Enter the manually intensive nature of “legacy” middle or back offices, where each sub-process may require ten steps between a handful of applications to produce, e.g. a standard month-end report. By training bots to execute each step previously handled by two or three people, at a rate that far exceeds the physical capability of a person (think 5,000 clicks per minute), those same people are now able to apply their time best to what makes them human – emotional energy and empathy – to the business activities that benefit most. Like customer service.
Technology can improve the conditions for success
The fact that my mind drifted to the technological benefits within “the middle and back office” operations made me wonder what I’ve been taking for granted, and I realised there are companies where there is no distinction between back and front offices. They are start-ups and small businesses built on a few very hard-working dreamers. Since I often default to “big” operations with my innovation teams, I wondered if digital collaboration has a corporate bias?
Frankly, no. In fact, tech almost always favors small businesses. As the pandemic grew worse, there was an assumption that most small businesses would slow down or fail completely, but the truth was quite the opposite.
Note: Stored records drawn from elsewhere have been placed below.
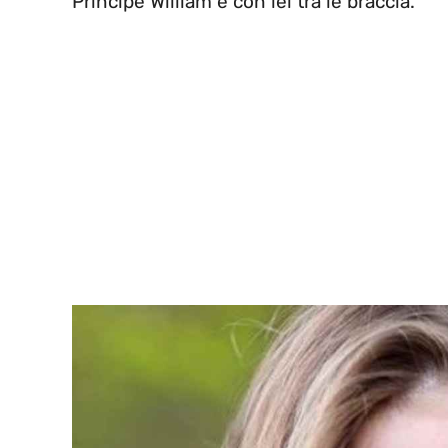
Principe William e con lei tra le braccia.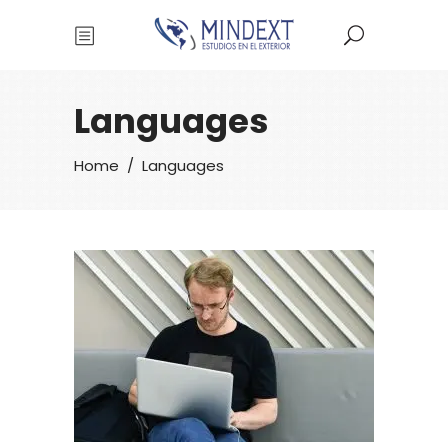
Languages
Home
/
Languages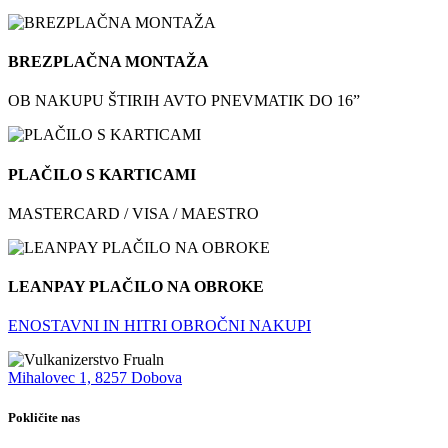
BREZPLAČNA MONTAŽA
OB NAKUPU ŠTIRIH AVTO PNEVMATIK DO 16”
PLAČILO S KARTICAMI
MASTERCARD / VISA / MAESTRO
LEANPAY PLAČILO NA OBROKE
ENOSTAVNI IN HITRI OBROČNI NAKUPI
Mihalovec 1, 8257 Dobova
Pokličite nas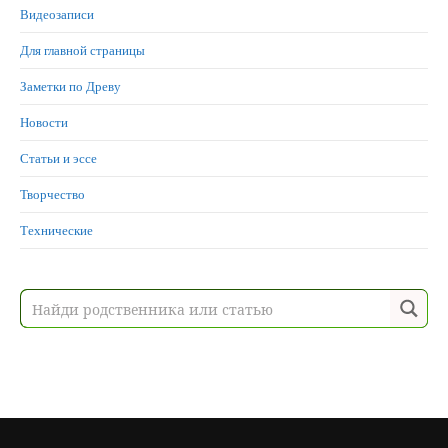
Видеозаписи
Для главной страницы
Заметки по Древу
Новости
Статьи и эссе
Творчество
Технические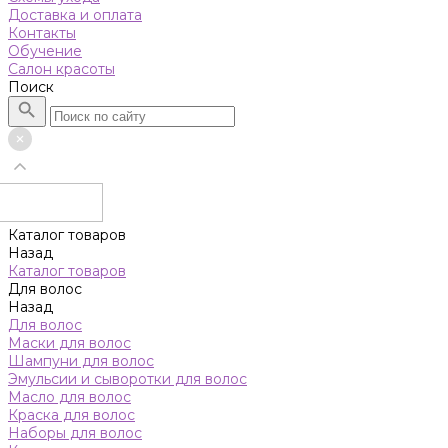
Доставка и оплата
Контакты
Обучение
Салон красоты
Поиск
Каталог товаров
Назад
Каталог товаров
Для волос
Назад
Для волос
Маски для волос
Шампуни для волос
Эмульсии и сыворотки для волос
Масло для волос
Краска для волос
Наборы для волос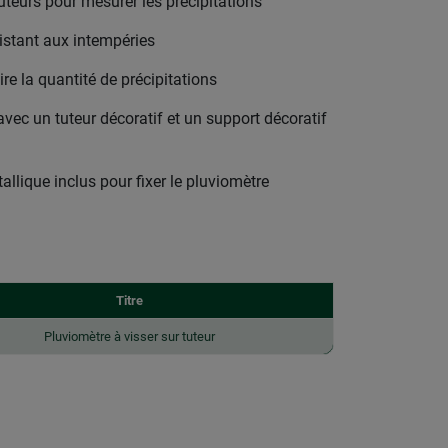
uteurs pour mesurer les précipitations
sistant aux intempéries
re la quantité de précipitations
avec un tuteur décoratif et un support décoratif
allique inclus pour fixer le pluviomètre
Titre
Pluviomètre à visser sur tuteur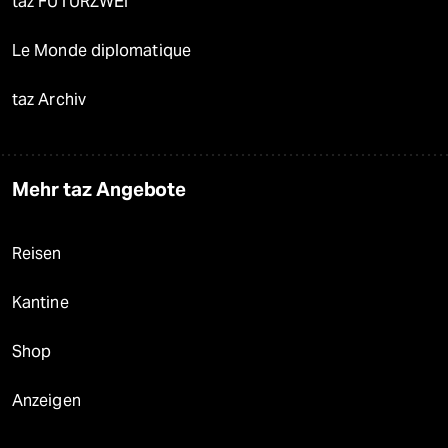
taz FUTURZWEI
Le Monde diplomatique
taz Archiv
Mehr taz Angebote
Reisen
Kantine
Shop
Anzeigen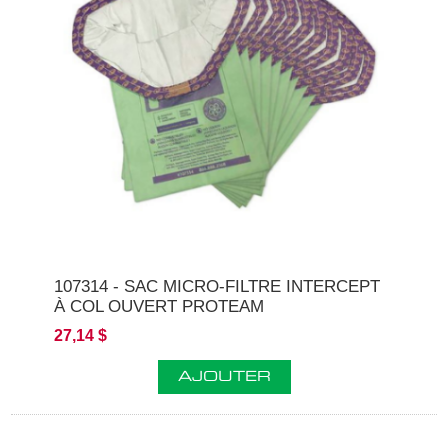
107314 - SAC MICRO-FILTRE INTERCEPT
À COL OUVERT PROTEAM
27,14 $
AJOUTER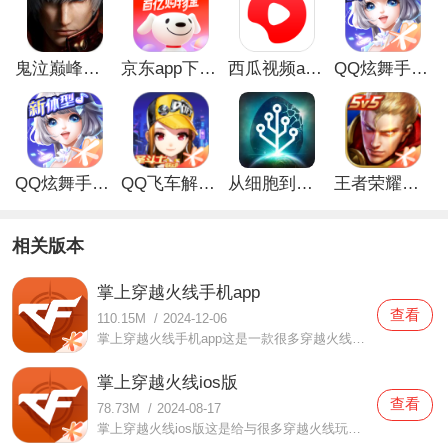
鬼泣巅峰之战最新破解版
京东app下载安装
西瓜视频app安卓版
QQ炫舞手游破解版
QQ炫舞手游解锁版
QQ飞车解锁版无限钻石最新版
从细胞到奇点手游
王者荣耀无限点券解锁版
相关版本
掌上穿越火线手机app
查看
110.15M
/
2024-12-06
掌上穿越火线手机app这是一款很多穿越火线玩家们都在使用的手机软件，不仅可以在这感受很多的优质游戏资讯，而且还可以给你带来很好很快乐的内容欣赏，这里有跟多玩家和主播们在这发表视频，各种精彩优质的对决都给你带来全新的感受，而且这里还可以为你带来很好很快乐的游
掌上穿越火线ios版
查看
78.73M
/
2024-08-17
掌上穿越火线ios版这是给与很多穿越火线玩家们丰富的内容资源，提供最好的数据内容的手机软件，给大家带来的是最好的内容，各种资源都可以欣赏感受，这里的很多内容都可以欣赏互动，而且支持用户们在这里欣赏到非常丰富且刺激的体验，各种游戏的操作与各种精彩的战斗都为你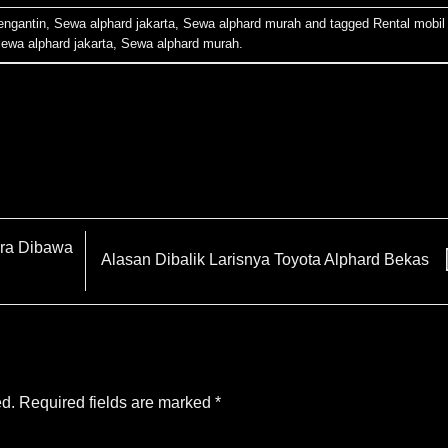
engantin
,
Sewa alphard jakarta
,
Sewa alphard murah
and tagged
Rental mobil
ewa alphard jakarta
,
Sewa alphard murah
.
era Dibawa
Alasan Dibalik Larisnya Toyota Alphard Bekas
ed.
Required fields are marked
*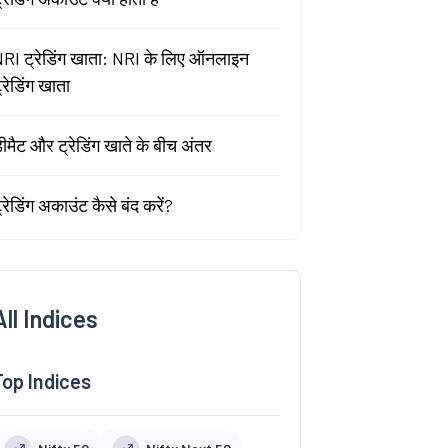
RI ट्रेडिंग खाता: NRI के लिए ऑनलाइन
्रेडिंग खाता
ीमैट और ट्रेडिंग खाते के बीच अंतर
्रेडिंग अकाउंट कैसे बंद करें?
All Indices
Top Indices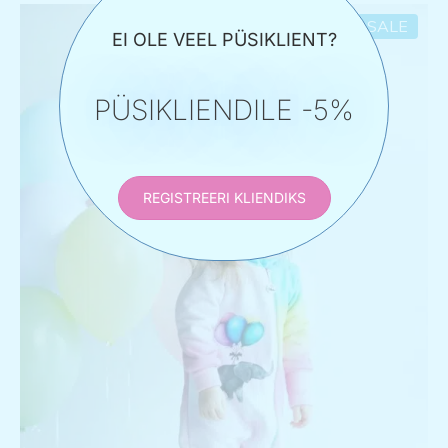
SALE
EI OLE VEEL PÜSIKLIENT?
PÜSIKLIENDILE -5%
REGISTREERI KLIENDIKS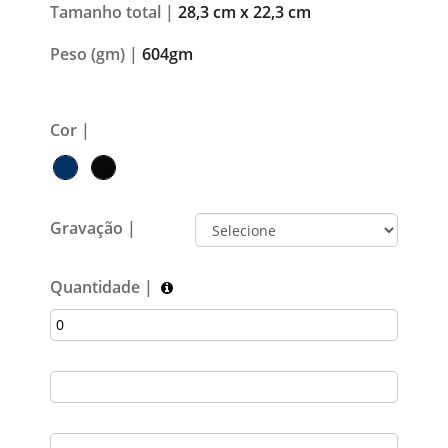
Tamanho total |
28,3 cm x 22,3 cm
Peso (gm) |
604gm
Cor |
Gravação |
Quantidade |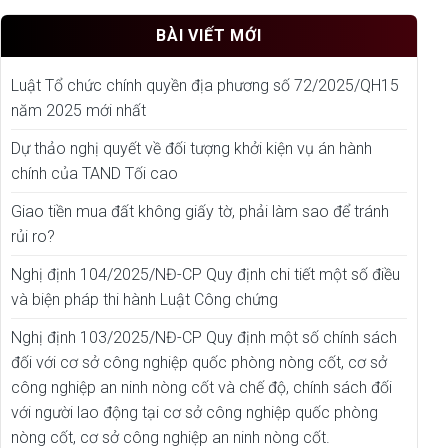
BÀI VIẾT MỚI
Luật Tổ chức chính quyền địa phương số 72/2025/QH15
năm 2025 mới nhất
Dự thảo nghị quyết về đối tượng khởi kiện vụ án hành
chính của TAND Tối cao
Giao tiền mua đất không giấy tờ, phải làm sao để tránh
rủi ro?
Nghị định 104/2025/NĐ-CP Quy định chi tiết một số điều
và biện pháp thi hành Luật Công chứng
Nghị định 103/2025/NĐ-CP Quy định một số chính sách
đối với cơ sở công nghiệp quốc phòng nòng cốt, cơ sở
công nghiệp an ninh nòng cốt và chế độ, chính sách đối
với người lao động tại cơ sở công nghiệp quốc phòng
nòng cốt, cơ sở công nghiệp an ninh nòng cốt.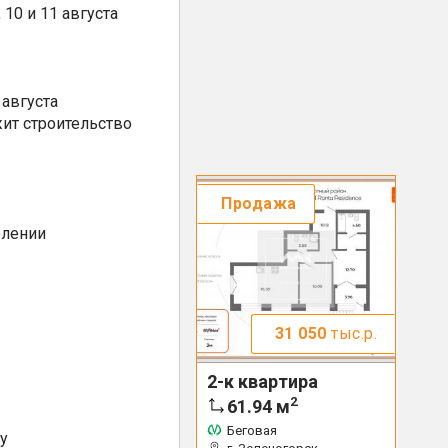
10 и 11 августа
августа
ит строительство
Продажа
елении
31 050
тыс.р.
2-к квартира
2
61.94
м
Беговая
у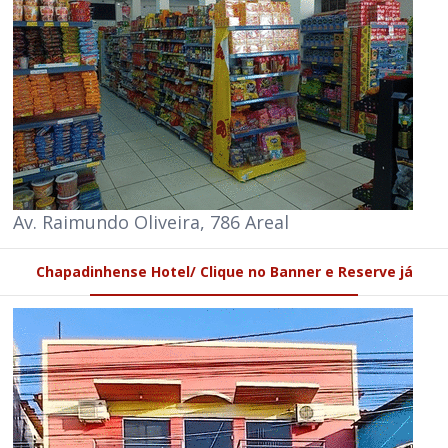
Av. Raimundo Oliveira, 786 Areal
Chapadinhense Hotel/ Clique no Banner e Reserve já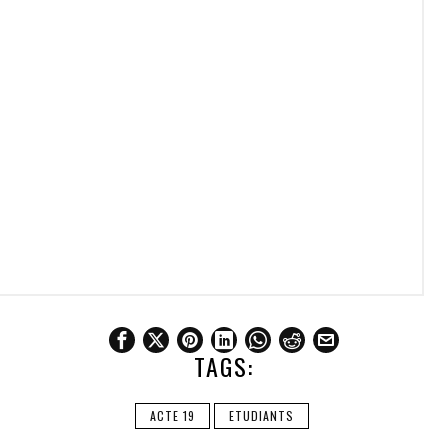
TAGS:
ACTE 19
ETUDIANTS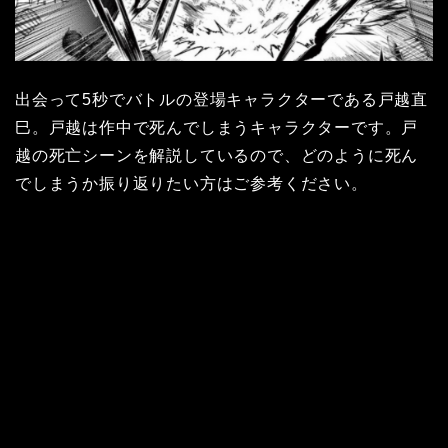
出会って5秒でバトルの登場キャラクターである戸越直
巳。戸越は作中で死んでしまうキャラクターです。戸
越の死亡シーンを解説しているので、どのように死ん
でしまうか振り返りたい方はご参考ください。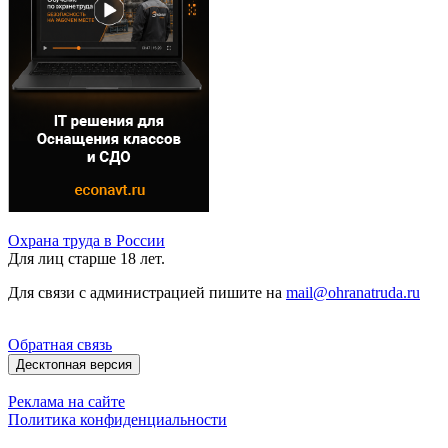
Охрана труда в России
Для лиц старше 18 лет.
Для связи с администрацией пишите на
mail@ohranatruda.ru
Обратная связь
Десктопная версия
Реклама на сайте
Политика конфиденциальности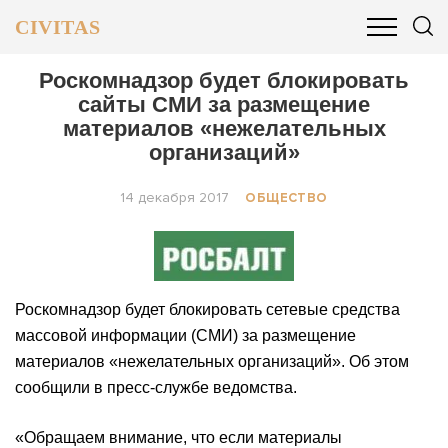
CIVITAS
ОБЩЕСТВО
ПОЛИТИКА
БИЗНЕС И ФИНАНСЫ
Роскомнадзор будет блокировать
сайты СМИ за размещение
материалов «нежелательных
организаций»
14 декабря 2017
ОБЩЕСТВО
Роскомнадзор будет блокировать сетевые средства
массовой информации (СМИ) за размещение
материалов «нежелательных организаций». Об этом
сообщили в пресс-службе ведомства.
«Обращаем внимание, что если материалы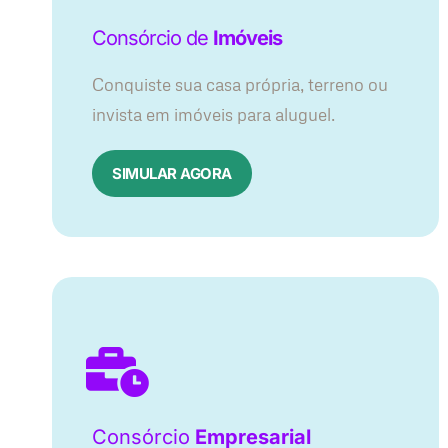
Consórcio de
Imóveis
Conquiste sua casa própria, terreno ou
invista em imóveis para aluguel.
SIMULAR AGORA​
Consórcio
Empresarial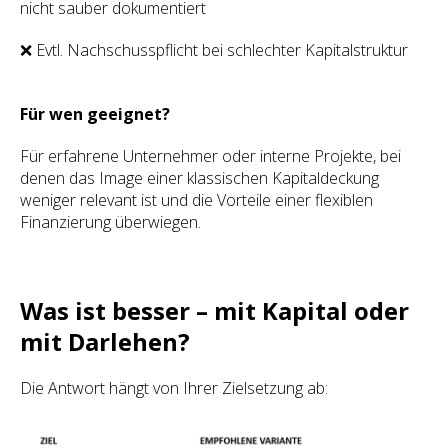
nicht sauber dokumentiert
❌ Evtl. Nachschusspflicht bei schlechter Kapitalstruktur
Für wen geeignet?
Für erfahrene Unternehmer oder interne Projekte, bei
denen das Image einer klassischen Kapitaldeckung
weniger relevant ist und die Vorteile einer flexiblen
Finanzierung überwiegen.
Was ist besser – mit Kapital oder
mit Darlehen?
Die Antwort hängt von Ihrer Zielsetzung ab: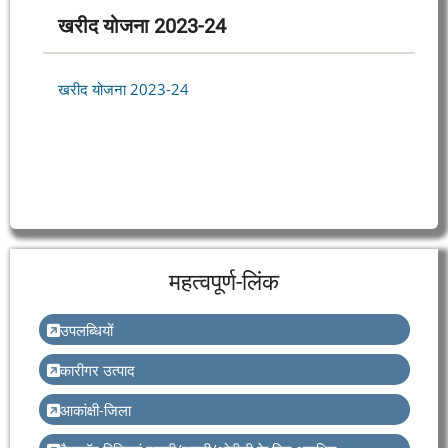
खरीद योजना 2023-24
खरीद योजना 2023-24
महत्वपूर्ण-लिंक
उपलब्धियों
कारीगर उत्पाद
आकांक्षी-जिला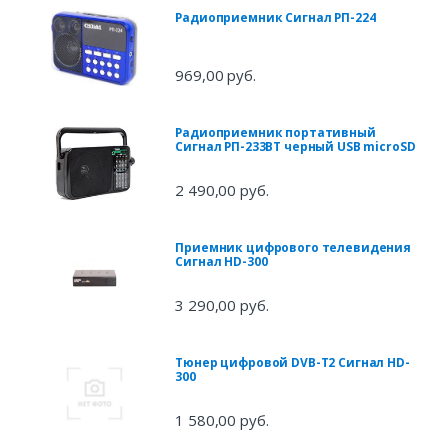
Радиоприемник Сигнал РП-224
969,00 руб.
Радиоприемник портативный
Сигнал РП-233BT черный USB microSD
2 490,00 руб.
Приемник цифрового телевидения
Сигнал HD-300
3 290,00 руб.
Тюнер цифровой DVB-T2 Сигнал HD-
300
1 580,00 руб.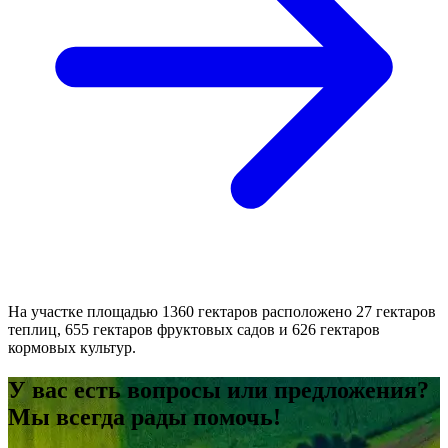
На участке площадью 1360 гектаров расположено 27 гектаров
теплиц, 655 гектаров фруктовых садов и 626 гектаров
кормовых культур.
У вас есть вопросы или предложения?
Мы всегда рады помочь!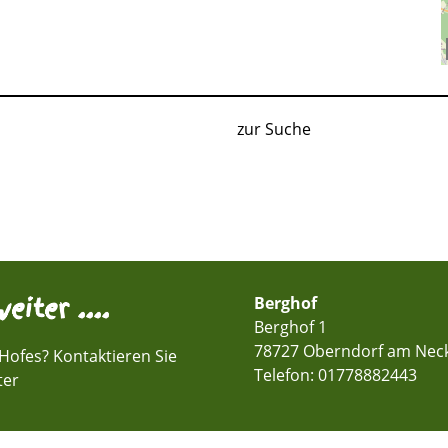
zur Suche
eiter ....
Berghof
Berghof 1
78727 Oberndorf am Nec
Hofes? Kontaktieren Sie
Telefon:
01778882443
ter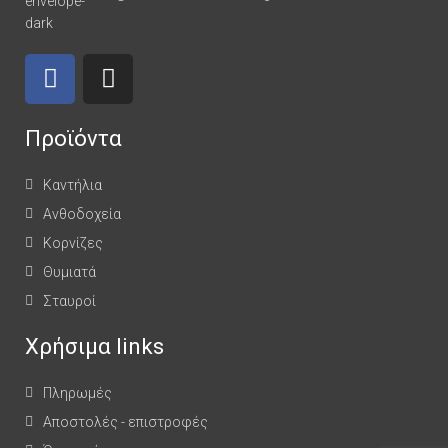
Προϊόντα
Καντήλια
Ανθοδοχεία
Κορνίζες
Θυμιατά
Σταυροί
Χρήσιμα links
Πληρωμές
Αποστολές - επιστροφές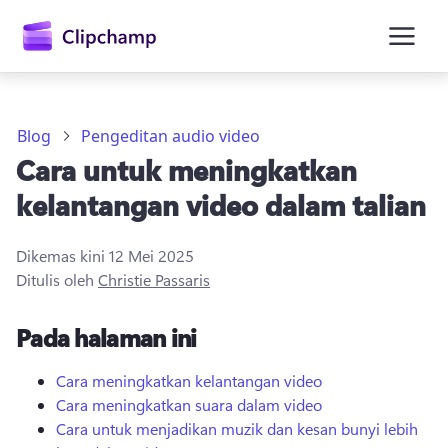
kandungan
utama
Blog
Pengeditan audio video
Cara untuk meningkatkan
kelantangan video dalam talian
Dikemas kini
12 Mei 2025
Ditulis oleh
Christie Passaris
Daftar masuk
Pada halaman ini
Cuba secara percuma
Cara meningkatkan kelantangan video
Cara meningkatkan suara dalam video
Cara untuk menjadikan muzik dan kesan bunyi lebih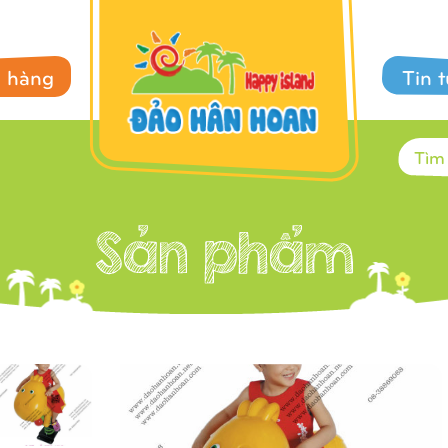
 hàng
Tin 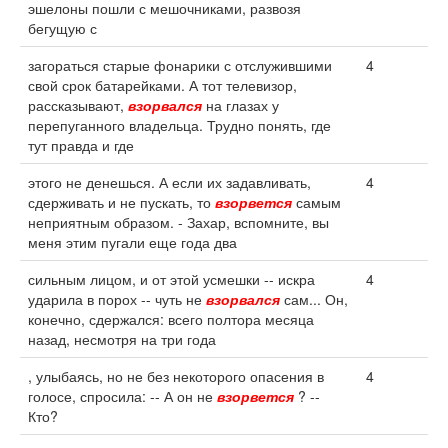
эшелоны пошли с мешочниками, развозя
бегущую с
загораться старые фонарики с отслужившими
4
свой срок батарейками. А тот телевизор,
рассказывают,
взорвался
на глазах у
перепуганного владельца. Трудно понять, где
тут правда и где
этого не денешься. А если их задавливать,
4
сдерживать и не пускать, то
взорвется
самым
неприятным образом. - Захар, вспомните, вы
меня этим пугали еще года два
сильным лицом, и от этой усмешки -- искра
4
ударила в порох -- чуть не
взорвался
сам... Он,
конечно, сдержался: всего полтора месяца
назад, несмотря на три года
, улыбаясь, но не без некоторого опасения в
4
голосе, спросила: -- А он не
взорвется
? --
Кто?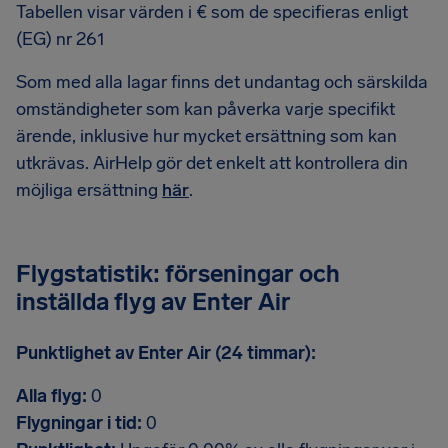
Tabellen visar värden i € som de specifieras enligt
(EG) nr 261
Som med alla lagar finns det undantag och särskilda
omständigheter som kan påverka varje specifikt
ärende, inklusive hur mycket ersättning som kan
utkrävas. AirHelp gör det enkelt att kontrollera din
möjliga ersättning
här
.
Flygstatistik: förseningar och
inställda flyg av Enter Air
Punktlighet av Enter Air (24 timmar):
Alla flyg:
0
Flygningar i tid:
0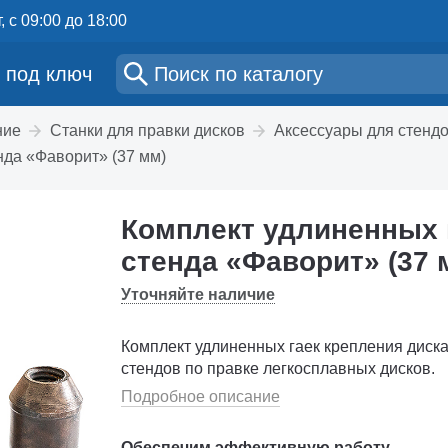
, с 09:00 до 18:00
 под ключ
ние
Станки для правки дисков
Аксессуары для стендо
нда «Фаворит» (37 мм)
Комплект удлиненных 
стенда «Фаворит» (37 
Уточняйте наличие
Комплект удлиненных гаек крепления диска
стендов по правке легкосплавных дисков.
Подробное описание
Обеспечим эффективную работу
Small business questioned legacy definitions of service, and focused on “how will we do it?” instead of “can it be done?” Now they’re asking questions like “why would I need a brick-and-mortar storefront?” and “does my restaurant kitchen actually need a dining space?”.
Reminded now of my concerns about small business owners adapting and exceling against what, in the past, would have been crippling obstacles, I learned a good lesson: small business owners are truly the most tech and digital savvy innovators and I’m certain that a new industry focus on ML, API and AI applications for small businesses will enable them to serve their unique customers and communities in better, faster ways.
The chatbot is a people-person
Departing from my own reflection off my phone to catch the next batter up, it occurred to me the chatbot had taught me a lot about my professional future and the big work to be done across the fintech industry: we shouldn’t be thinking about reflexive solutions or “tech for tech’s sake”; rather, if we’re to best serve clients through digital experiences, we ought to abstract tech away from the schema and focus solely on people – not just the accountants and treasurers, but the bakers, barbers and butchers. Anyone, really, who could use another hour to watch their kids play a game of baseball.
Thankfully, U.S. Bank is encouraging me and my team to do just that.